INSTRUCTIONS TO FOLLOW
Retype the lines below word for word, but leave out the pictures.

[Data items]

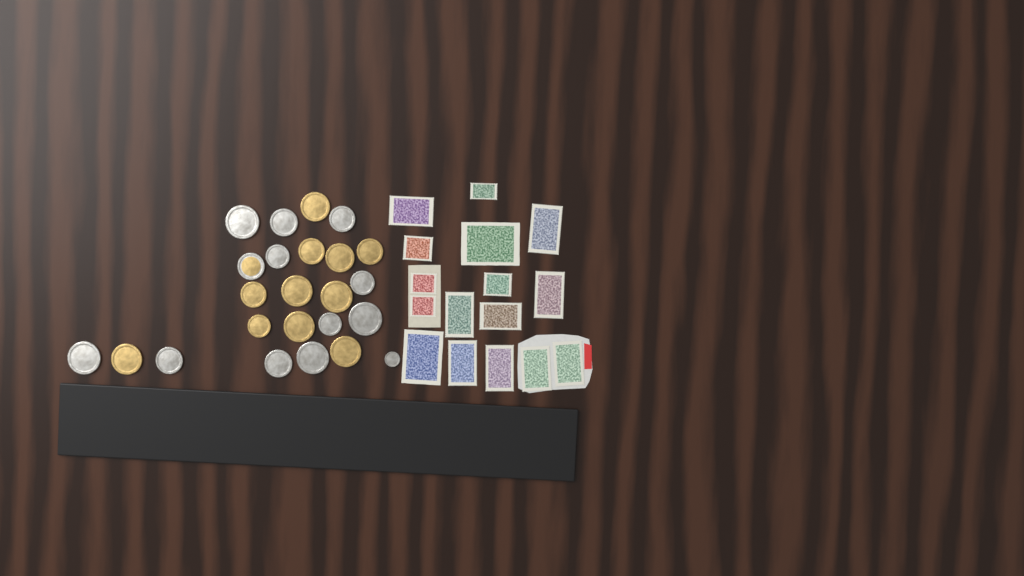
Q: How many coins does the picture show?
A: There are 24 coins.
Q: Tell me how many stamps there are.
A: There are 16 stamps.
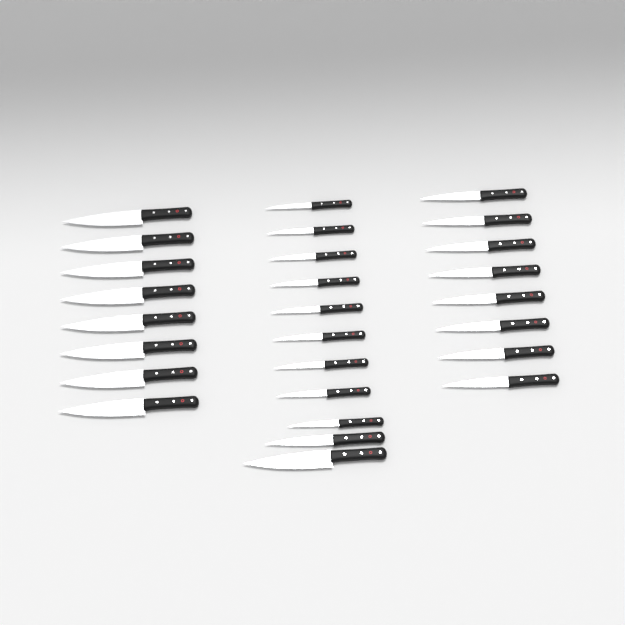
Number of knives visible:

COMPLETE RESPONSE
Q: How many coins does the picture show?
A: There are 24 coins.
Q: Tell me how many stamps there are.
A: There are 16 stamps.
Number of knives visible:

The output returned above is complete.